Something kind of strange, but kind of cool happened this week too. When Master’s contract was abruptly ended a couple months ago we didn’t know why. Well, turns out that Master’s old “Boss’ boss” came back to town (she had to eventually, right?) and it turns out it was dreaded “budget problems” again. Well, Master got a ton of calls and emails from people he was working with at his last contract and they all wrote him references on LinkedIn and offered to be a reference etc. Funny thing was, even the one guy there who was always being a dick to Master called him personally to offer to be a reference and express how much they missed having him! That was kind of a boost!
Job wise we have some really hopeful news!

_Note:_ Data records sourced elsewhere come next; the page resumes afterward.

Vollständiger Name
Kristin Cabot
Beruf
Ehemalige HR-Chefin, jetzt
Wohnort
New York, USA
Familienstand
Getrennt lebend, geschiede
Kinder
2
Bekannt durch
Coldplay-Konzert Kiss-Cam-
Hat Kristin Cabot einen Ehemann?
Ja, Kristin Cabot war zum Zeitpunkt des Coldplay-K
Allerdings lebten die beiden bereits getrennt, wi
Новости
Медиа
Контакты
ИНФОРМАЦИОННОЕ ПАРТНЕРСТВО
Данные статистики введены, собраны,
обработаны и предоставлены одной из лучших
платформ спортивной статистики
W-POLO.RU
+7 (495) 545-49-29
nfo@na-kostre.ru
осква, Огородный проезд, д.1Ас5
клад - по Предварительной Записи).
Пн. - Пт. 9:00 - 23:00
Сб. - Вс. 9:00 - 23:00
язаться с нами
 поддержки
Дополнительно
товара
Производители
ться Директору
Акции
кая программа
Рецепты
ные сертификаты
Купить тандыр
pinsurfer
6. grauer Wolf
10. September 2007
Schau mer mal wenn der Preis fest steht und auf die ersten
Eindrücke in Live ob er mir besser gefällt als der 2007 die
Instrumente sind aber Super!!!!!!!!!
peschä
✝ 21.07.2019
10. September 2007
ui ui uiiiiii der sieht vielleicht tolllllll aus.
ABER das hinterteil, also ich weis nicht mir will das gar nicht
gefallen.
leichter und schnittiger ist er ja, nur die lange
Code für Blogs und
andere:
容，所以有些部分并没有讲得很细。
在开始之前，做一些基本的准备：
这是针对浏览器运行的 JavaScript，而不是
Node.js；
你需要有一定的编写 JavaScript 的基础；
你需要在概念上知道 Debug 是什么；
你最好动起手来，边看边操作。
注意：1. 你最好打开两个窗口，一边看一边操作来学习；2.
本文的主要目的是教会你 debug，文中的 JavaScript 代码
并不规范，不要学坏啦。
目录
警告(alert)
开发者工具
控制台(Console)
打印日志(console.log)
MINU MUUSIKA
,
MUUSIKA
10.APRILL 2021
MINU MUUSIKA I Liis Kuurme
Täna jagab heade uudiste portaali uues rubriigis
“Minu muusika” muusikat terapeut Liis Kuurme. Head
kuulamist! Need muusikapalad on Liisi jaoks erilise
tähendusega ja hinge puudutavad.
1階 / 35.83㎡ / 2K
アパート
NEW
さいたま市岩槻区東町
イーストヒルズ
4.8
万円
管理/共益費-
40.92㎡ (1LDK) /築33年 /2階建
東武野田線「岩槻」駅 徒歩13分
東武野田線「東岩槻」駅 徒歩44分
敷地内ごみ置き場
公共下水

Master has another third interview coming up with a company that looks really really good. The problem? Ugh, I kind of have my hopes up for this one, and I’ve been promising myself that I wouldn’t do that! GAH! Thing is, they seem very interested and they seem to want to move fast on this if they do hire him. It’s fairly local (only about a forty five minute drive) and they allow remote work on occasion if you have doctor visits or bad weather that day or whatever. Want. Salary and insurance seem to be in the right ranges too.. I promised myself until we got actual offer letters I wouldn’t get excited about any jobs, but I have to admit, this particular one is looking like it just might come through. Not to get too excited. Whoops. Too late!